- [OBJECTIVE]: Reproduce word for word the stretch of the hot sauce piece below starting with "From the American" and going on through "in the South.".

- [DOCUMENT SECTION]:
--- begin ---
It doesn’t matter whether you hail from a country that speaks Spanish or Setswana, chances are, there’s a local beloved hot sauce in town.
From the American South to Southeast Asia, here’s how hot sauce is done:
NORTH AMERICA
Most American hot sauce traces its fiery roots back to a confluence of threads coming together in the Mexican-American War. The Spanish, no strangers to a little spice in their foods, had first brought peppers and tomatoes to the American colonies in the 1700s, where both crops found hospitable soil and climates in the South.
But it wasn’t until the war with Mexico that many soldiers discovered the omnipresent tabasco pepper, which Mexicans had been utilizing in meals for countless generations. Tabasco peppers returned alongside soldiers to the states, where they exploded in popularity in Louisiana. From the Port of New Orleans, the peppers – and hot sauces being prepared with them – were shipped from the Caribbean all the way to Europe and Africa.
--- end ---
- [DATA SHOWN]:
--- begin ---
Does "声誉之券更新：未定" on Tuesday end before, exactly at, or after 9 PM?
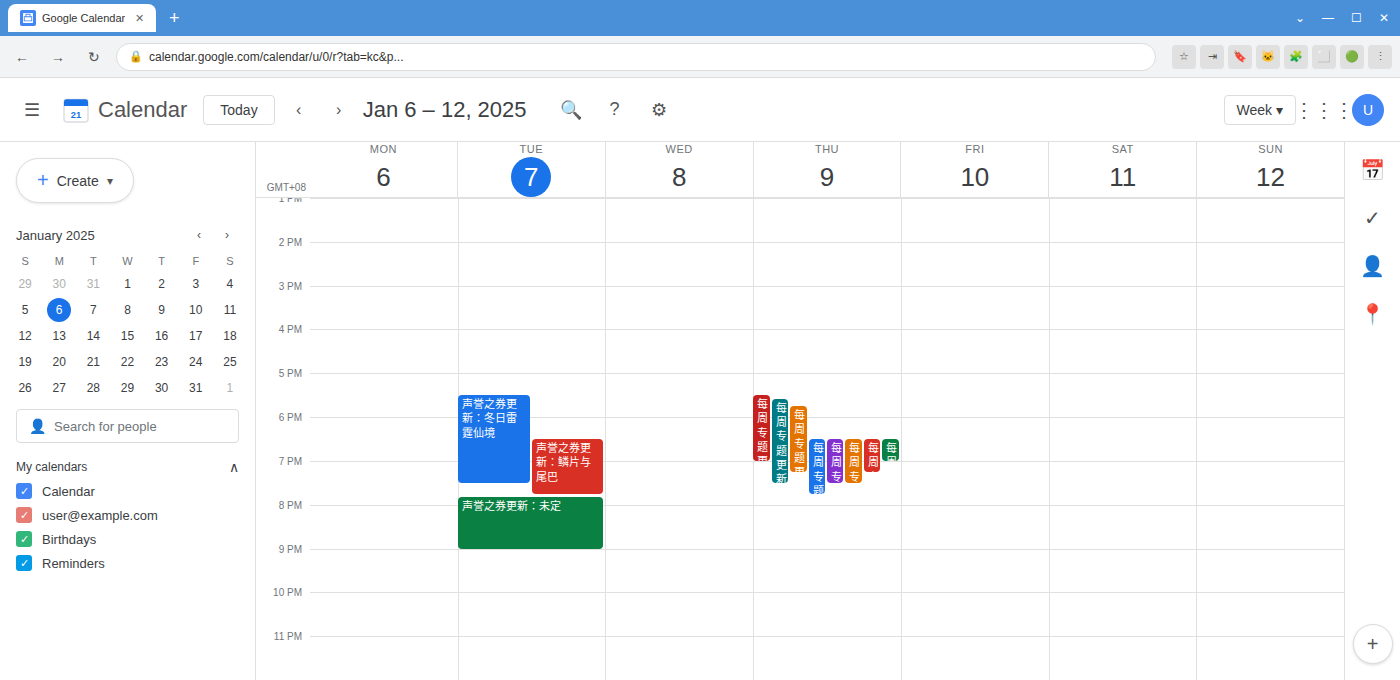
9:00 PM -- exactly at 9 PM, on the 9 PM line.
--- end ---
- [OUTPUT]:
From the American South to Southeast Asia, here’s how hot sauce is done:
NORTH AMERICA
Most American hot sauce traces its fiery roots back to a confluence of threads coming together in the Mexican-American War. The Spanish, no strangers to a little spice in their foods, had first brought peppers and tomatoes to the American colonies in the 1700s, where both crops found hospitable soil and climates in the South.